James Bond: I'd like you to examine these as soon as possible. They're from Osato's safe.
Tiger Tanaka: This is an order for naval stores. 500 kilos of butter. 50 containers of lox. What is lox?
James Bond: Oh, it's American name for smoked salmon. But, it's also the technical name for liquid oxygen - which makes rocket fuel.
Tiger Tanaka: [Three young Japanese women giving Bond a bath] Your English girls would never perform this simple service.
James Bond: I think I know one or two who might get around to it.
Tiger Tanaka: Miss Moneypenny, perhaps?
James Bond: The last time someone gave me a massage, it was in Hong Kong. But, unfortunately, I had to cut it short. We were rudely interrupted by a couple of gunmen. So, we never got 'round to finishing it.
Tiger Tanaka: I have my curiosity, Bond-san. What is little Nellie?
James Bond: Oh, she's a wonderful girl. Very small. Quite fast. Can do anything. Just your type.
Tiger Tanaka: A toy helicopter?
Q: No, it's certainly not a toy!
Q: [Showing Bond the improvements to little Nellie, his one-man, open-air, helicopter] Right. Now, pay attention. Two machine guns, fixed.
James Bond: Synchronized to what?
Q: A hundred yards when using incendiaries and high explosives. Two rocket launchers. Forward-firing on either side.
James Bond: Fine.
Q: Now, these fire heat-seeking air-to-air missiles - sixty a minute.
James Bond: Good.
Q: Flame guns. Two of them. Firing astern.
James Bond: What range?
Q: Eighty yards. Two smoke ejectors next door to them. Aerial mines. Now, remember, use them only when directly above target. That's about the lot, I think. You know the rest, don't you?
James Bond: Yes.
James Bond: Hello, Base One. There's nothing here but volcanoes.
Tiger Tanaka: [to James Bond] Welcome to Japan, Mr. Bond.
James Bond: What's the plan for me?
Tiger Tanaka: First, you become a Japanese. Second, you train hard and quickly to become a ninja - like us. And third, to give you extra special cover - you take a wife.

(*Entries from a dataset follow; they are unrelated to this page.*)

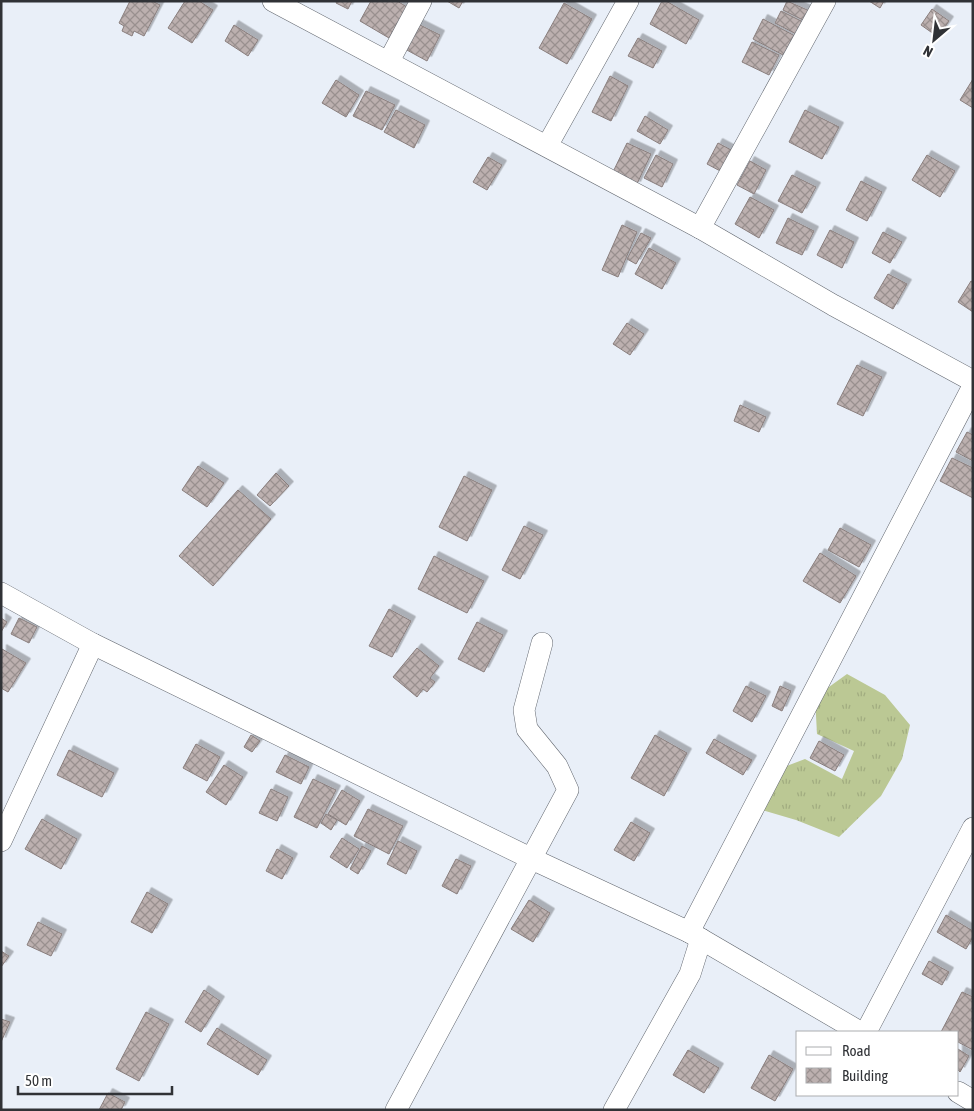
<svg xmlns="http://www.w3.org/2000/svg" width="974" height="1111" viewBox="0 0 974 1111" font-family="'Asap Condensed',sans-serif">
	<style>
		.grass { fill: url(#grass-tufts) }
		.building { fill: url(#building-cross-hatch); stroke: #897e7d; filter: url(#shadow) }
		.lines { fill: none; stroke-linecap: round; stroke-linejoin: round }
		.minor-casing { stroke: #62676f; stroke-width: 22 }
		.minor { stroke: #fff; stroke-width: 21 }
	</style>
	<defs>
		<pattern id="grass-tufts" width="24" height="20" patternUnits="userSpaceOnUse" patternTransform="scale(1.25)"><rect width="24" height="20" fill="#bbc894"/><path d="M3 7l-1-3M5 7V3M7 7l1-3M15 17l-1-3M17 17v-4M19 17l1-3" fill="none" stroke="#a1ac80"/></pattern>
		<pattern id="building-cross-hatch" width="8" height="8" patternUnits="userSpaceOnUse" patternTransform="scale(1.25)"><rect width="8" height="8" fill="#bcb0af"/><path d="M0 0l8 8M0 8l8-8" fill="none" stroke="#99908f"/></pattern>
		<filter id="shadow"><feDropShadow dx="4.5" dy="-4.5" stdDeviation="0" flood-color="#0004"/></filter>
	</defs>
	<rect width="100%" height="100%" fill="#e9eff8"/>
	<path class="grass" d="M847 674 885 695 910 725 902 759 881 796 839 837 796 820 762 810 784 767 805 759 842 779 854 751 817 734 815 697Z"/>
	<g class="building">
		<path d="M130 1H152L160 5 144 36 134 31 132 36 122 31 124 26 119 23Z"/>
		<path d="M185 1H199L213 10 192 43 168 28Z"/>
		<path d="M337 1H352L348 9 336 3Z"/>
		<path d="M371 1H397L407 7 389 38 360 21Z"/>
		<path d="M447 1H463L459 8Z"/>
		<path d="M662 1H666L699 20 686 44 650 24Z"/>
		<path d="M787 1 814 13 809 23 783 10Z"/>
		<path d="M869 1H884L880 8Z"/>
		<path d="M564 3 592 19 567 64 539 48Z"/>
		<path d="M932 9 949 21 938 37 921 25Z"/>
		<path d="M781 11 809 25 802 37 775 23Z"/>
		<path d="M763 19 795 36 785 56 753 39Z"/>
		<path d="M418 24 440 35 427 61 405 49Z"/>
		<path d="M234 25 258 40 248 56 225 41Z"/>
		<path d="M638 38 662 51 653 68 628 56Z"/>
		<path d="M752 42 779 55 769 75 742 62Z"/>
		<path d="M610 76 628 86 611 121 592 112Z"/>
		<path d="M973 79V108L960 100Z"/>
		<path d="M336 80 359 95 346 117 322 103Z"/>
		<path d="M366 91 395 105 382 130 353 116Z"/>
		<path d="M396 110 425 125 414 148 384 132Z"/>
		<path d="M805 110 839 127 822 159 789 142Z"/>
		<path d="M645 116 668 130 660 144 637 131Z"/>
		<path d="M627 143 651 154 636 186 612 174Z"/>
		<path d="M718 143 735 152 724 173 707 164Z"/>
		<path d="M656 155 673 164 662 187 644 178Z"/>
		<path d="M927 155 955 171 940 197 912 180Z"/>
		<path d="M488 157 502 165 487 190 473 182Z"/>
		<path d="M750 161 766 170 754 194 737 185Z"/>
		<path d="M792 175 816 187 802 213 778 201Z"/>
		<path d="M861 181 882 192 867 221 846 210Z"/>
		<path d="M750 197 774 210 759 238 735 224Z"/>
		<path d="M788 218 814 231 802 255 776 243Z"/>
		<path d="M622 225 637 232 618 277 602 270Z"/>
		<path d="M830 230 854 242 842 268 817 255Z"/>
		<path d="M883 232 902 242 890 263 872 253Z"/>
		<path d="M641 233 651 238 636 264 627 259Z"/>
		<path d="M649 248 676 263 662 289 635 274Z"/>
		<path d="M888 274 907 284 893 309 874 298Z"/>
		<path d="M971 281 973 282V312L958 302Z"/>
		<path d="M627 323 644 334 630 355 613 344Z"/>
		<path d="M857 365 882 377 863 416 837 404Z"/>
		<path d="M740 405 766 417 759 432 734 421Z"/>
		<path d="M967 432 973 435V461L956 452Z"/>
		<path d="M952 458 973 468V498L940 481Z"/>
		<path d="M198 466 224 483 207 507 182 490Z"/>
		<path d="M276 473 289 486 270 506 257 495Z"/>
		<path d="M464 476 492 490 467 541 439 527Z"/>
		<path d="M238 490 271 519 213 586 179 556Z"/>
		<path d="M524 526 543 535 520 579 502 570Z"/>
		<path d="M840 528 871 545 859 567 828 550Z"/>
		<path d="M820 553 856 576 840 603 803 581Z"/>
		<path d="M434 556 484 581 467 613 418 589Z"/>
		<path d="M389 609 411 621 392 657 369 646Z"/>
		<path d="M1 618 7 622 1 632Z"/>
		<path d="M19 618 37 627 29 643 11 634Z"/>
		<path d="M477 622 503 635 484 672 458 659Z"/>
		<path d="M417 648 439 666 430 678 435 682 427 692 423 689 417 697 393 677Z"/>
		<path d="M2 649 26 663 8 692 1 688Z"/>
		<path d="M746 686 766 696 752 722 733 711Z"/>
		<path d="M780 686 791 691 782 711 772 706Z"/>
		<path d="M251 735 260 741 252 752 244 747Z"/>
		<path d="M655 735 687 753 664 796 631 778Z"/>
		<path d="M714 739 752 760 743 775 706 753Z"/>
		<path d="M819 741 844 755 835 771 810 758Z"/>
		<path d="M196 744 220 757 207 781 183 768Z"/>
		<path d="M69 750 114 773 102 797 57 775Z"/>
		<path d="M285 755 309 767 301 784 276 772Z"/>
		<path d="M224 765 243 777 226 805 206 792Z"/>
		<path d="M313 779 336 790 317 828 294 817Z"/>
		<path d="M271 789 288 797 277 821 259 813Z"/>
		<path d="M342 790 360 801 346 825 328 814Z"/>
		<path d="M368 809 403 826 389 854 354 836Z"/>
		<path d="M326 814 337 820 331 830 321 823Z"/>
		<path d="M42 819 77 839 61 869 25 849Z"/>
		<path d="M631 822 650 833 634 861 614 850Z"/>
		<path d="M342 838 359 849 347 868 330 857Z"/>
		<path d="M398 841 417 851 406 874 387 864Z"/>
		<path d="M362 846 371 851 358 874 350 869Z"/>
		<path d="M277 849 293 858 282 879 266 871Z"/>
		<path d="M456 859 471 866 457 894 442 886Z"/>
		<path d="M147 892 168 904 152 933 131 922Z"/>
		<path d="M529 900 550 913 533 942 511 929Z"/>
		<path d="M946 915 973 931V937L966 949 937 932Z"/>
		<path d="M38 922 62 934 51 956 27 945Z"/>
		<path d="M1 951 9 956 1 967Z"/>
		<path d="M929 961 949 972 942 985 922 974Z"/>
		<path d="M204 990 220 1001 201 1032 185 1022Z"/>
		<path d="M962 992 973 997V1050L958 1042V1032H941Z"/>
		<path d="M146 1012 169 1024 139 1081 116 1069Z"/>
		<path d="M1 1019 10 1022 1 1042Z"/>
		<path d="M217 1028 267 1060 258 1075 207 1044Z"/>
		<path d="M958 1049 969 1056 960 1072 958 1070Z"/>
		<path d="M688 1050 719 1068 704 1093 673 1075Z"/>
		<path d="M769 1055 793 1069 775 1101 751 1088Z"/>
		<path d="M108 1093 125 1102 121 1110H99Z"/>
	</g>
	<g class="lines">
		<defs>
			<g id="minor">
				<path d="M273 1 700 228 833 305 973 381"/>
				<path d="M389 61 421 1"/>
				<path d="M547 146 628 1"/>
				<path d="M700 228 825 1"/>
				<path d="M1 593 93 644 532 859 689 932 860 1032"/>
				<path d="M1 841 93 644"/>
				<path d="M689 932 973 386"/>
				<path d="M866 1032 973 828"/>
				<path d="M958 1092 973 1101"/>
				<path d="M396 1110 568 790 557 766 527 729 524 710 542 643"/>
				<path d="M614 1110 690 974 701 939"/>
			</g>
		</defs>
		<use href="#minor" class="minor-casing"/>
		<use href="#minor" class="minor"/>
	</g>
	<rect width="974" height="1111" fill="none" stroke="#303236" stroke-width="5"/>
	<rect x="796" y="1031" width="162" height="65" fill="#ffffff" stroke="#acadaf"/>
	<rect x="806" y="1047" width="25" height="8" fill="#ffffff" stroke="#acadaf"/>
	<text x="842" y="1056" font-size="15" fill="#303236">Road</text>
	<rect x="806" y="1068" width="25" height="15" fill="url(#building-cross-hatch)" stroke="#acadaf"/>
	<text x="842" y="1081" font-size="15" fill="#303236">Building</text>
	<g transform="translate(934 40) rotate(208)" stroke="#ffffff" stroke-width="4" paint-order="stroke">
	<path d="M0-4L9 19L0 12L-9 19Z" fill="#303236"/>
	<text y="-8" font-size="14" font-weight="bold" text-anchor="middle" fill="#303236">N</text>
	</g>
	<path d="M18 1086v8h154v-8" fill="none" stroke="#303236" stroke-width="2.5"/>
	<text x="25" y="1086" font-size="15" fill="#303236" stroke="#ffffff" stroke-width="4" paint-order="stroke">50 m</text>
</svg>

Astronaut - 1st American Spacecraft: Calling CapCom. CapCom, this is Jupiter 16. Do you give a go for fourth orbit.
Houston CapCom: CapCom to Jupiter 16. Can you confirm O2 pressure is within limit.
Astronaut - 1st American Spacecraft: Roger. Everything looks good in the environmental control system.
Houston CapCom: Okay. Everything looks good from here. You have a go for fourth orbit.